Work to be completed: Every entry should come back exactly as written, minus the pictures.

────────────────

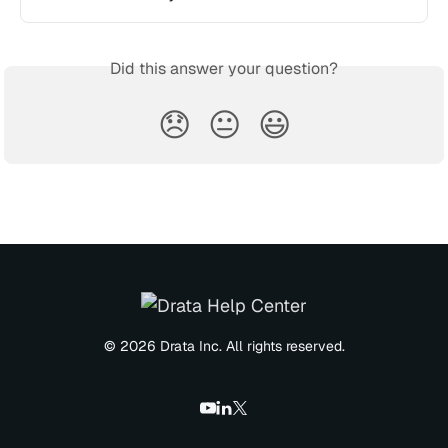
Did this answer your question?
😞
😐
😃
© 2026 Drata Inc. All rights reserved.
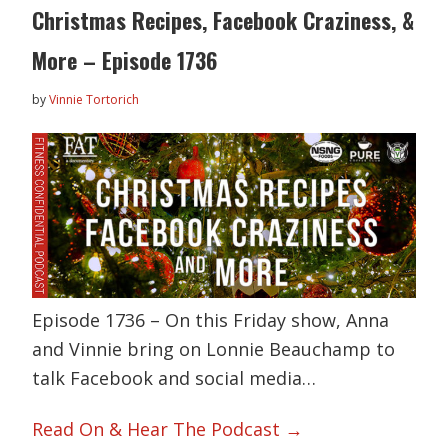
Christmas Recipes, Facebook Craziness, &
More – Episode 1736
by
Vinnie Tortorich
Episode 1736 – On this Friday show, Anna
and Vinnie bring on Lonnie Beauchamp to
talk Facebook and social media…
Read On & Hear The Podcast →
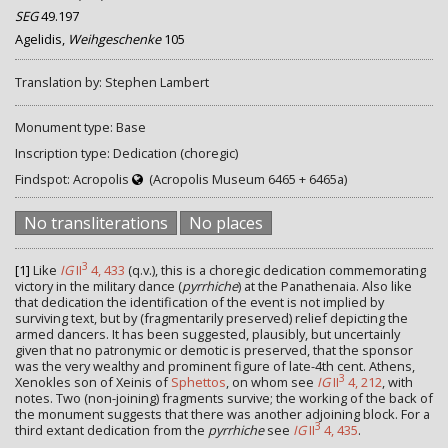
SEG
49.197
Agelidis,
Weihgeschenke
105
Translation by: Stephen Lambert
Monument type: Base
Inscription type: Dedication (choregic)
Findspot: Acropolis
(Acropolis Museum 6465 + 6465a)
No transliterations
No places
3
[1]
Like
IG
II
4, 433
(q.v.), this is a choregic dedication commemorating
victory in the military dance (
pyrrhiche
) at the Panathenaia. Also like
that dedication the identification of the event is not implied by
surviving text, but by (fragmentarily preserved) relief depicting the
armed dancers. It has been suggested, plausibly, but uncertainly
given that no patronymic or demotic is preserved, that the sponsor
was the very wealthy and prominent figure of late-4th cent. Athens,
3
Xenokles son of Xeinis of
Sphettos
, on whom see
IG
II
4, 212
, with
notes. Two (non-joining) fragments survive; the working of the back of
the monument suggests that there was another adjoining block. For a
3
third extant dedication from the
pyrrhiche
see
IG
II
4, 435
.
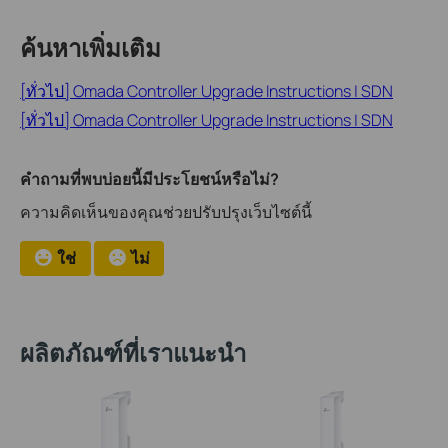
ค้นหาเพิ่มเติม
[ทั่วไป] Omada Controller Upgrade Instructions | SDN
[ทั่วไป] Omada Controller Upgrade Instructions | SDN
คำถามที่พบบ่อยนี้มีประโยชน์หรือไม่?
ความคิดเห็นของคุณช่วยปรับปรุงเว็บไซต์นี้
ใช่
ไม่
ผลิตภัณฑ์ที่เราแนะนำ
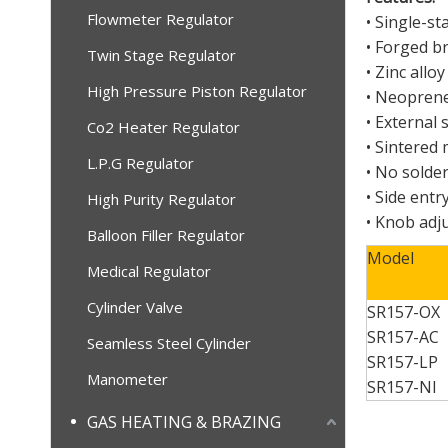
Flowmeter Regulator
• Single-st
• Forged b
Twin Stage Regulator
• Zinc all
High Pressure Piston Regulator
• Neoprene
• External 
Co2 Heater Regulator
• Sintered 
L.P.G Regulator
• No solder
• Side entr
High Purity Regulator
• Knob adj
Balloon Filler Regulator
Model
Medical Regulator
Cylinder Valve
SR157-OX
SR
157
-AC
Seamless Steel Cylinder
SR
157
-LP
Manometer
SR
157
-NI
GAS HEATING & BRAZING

────────────────

Result of the task:
Did this answer your question?
😞
😐
😃
© 2026 Drata Inc. All rights reserved.
Christmas Recipes, Facebook Craziness, &
More – Episode 1736
by
Vinnie Tortorich
Episode 1736 – On this Friday show, Anna
and Vinnie bring on Lonnie Beauchamp to
talk Facebook and social media…
Read On & Hear The Podcast →
SEG
49.197
Agelidis,
Weihgeschenke
105
Translation by: Stephen Lambert
Monument type: Base
Inscription type: Dedication (choregic)
Findspot: Acropolis
(Acropolis Museum 6465 + 6465a)
No transliterations
No places
3
[1]
Like
IG
II
4, 433
(q.v.), this is a choregic dedication commemorating
victory in the military dance (
pyrrhiche
) at the Panathenaia. Also like
that dedication the identification of the event is not implied by
surviving text, but by (fragmentarily preserved) relief depicting the
armed dancers. It has been suggested, plausibly, but uncertainly
given that no patronymic or demotic is preserved, that the sponsor
was the very wealthy and prominent figure of late-4th cent. Athens,
3
Xenokles son of Xeinis of
Sphettos
, on whom see
IG
II
4, 212
, with
notes. Two (non-joining) fragments survive; the working of the back of
the monument suggests that there was another adjoining block. For a
3
third extant dedication from the
pyrrhiche
see
IG
II
4, 435
.
ค้นหาเพิ่มเติม
[ทั่วไป] Omada Controller Upgrade Instructions | SDN
[ทั่วไป] Omada Controller Upgrade Instructions | SDN
คำถามที่พบบ่อยนี้มีประโยชน์หรือไม่?
ความคิดเห็นของคุณช่วยปรับปรุงเว็บไซต์นี้
ใช่
ไม่
ผลิตภัณฑ์ที่เราแนะนำ
Flowmeter Regulator
• Single-st
• Forged b
Twin Stage Regulator
• Zinc all
High Pressure Piston Regulator
• Neoprene
• External 
Co2 Heater Regulator
• Sintered 
L.P.G Regulator
• No solder
• Side entr
High Purity Regulator
• Knob adj
Balloon Filler Regulator
Model
Medical Regulator
Cylinder Valve
SR157-OX
SR
157
-AC
Seamless Steel Cylinder
SR
157
-LP
Manometer
SR
157
-NI
GAS HEATING & BRAZING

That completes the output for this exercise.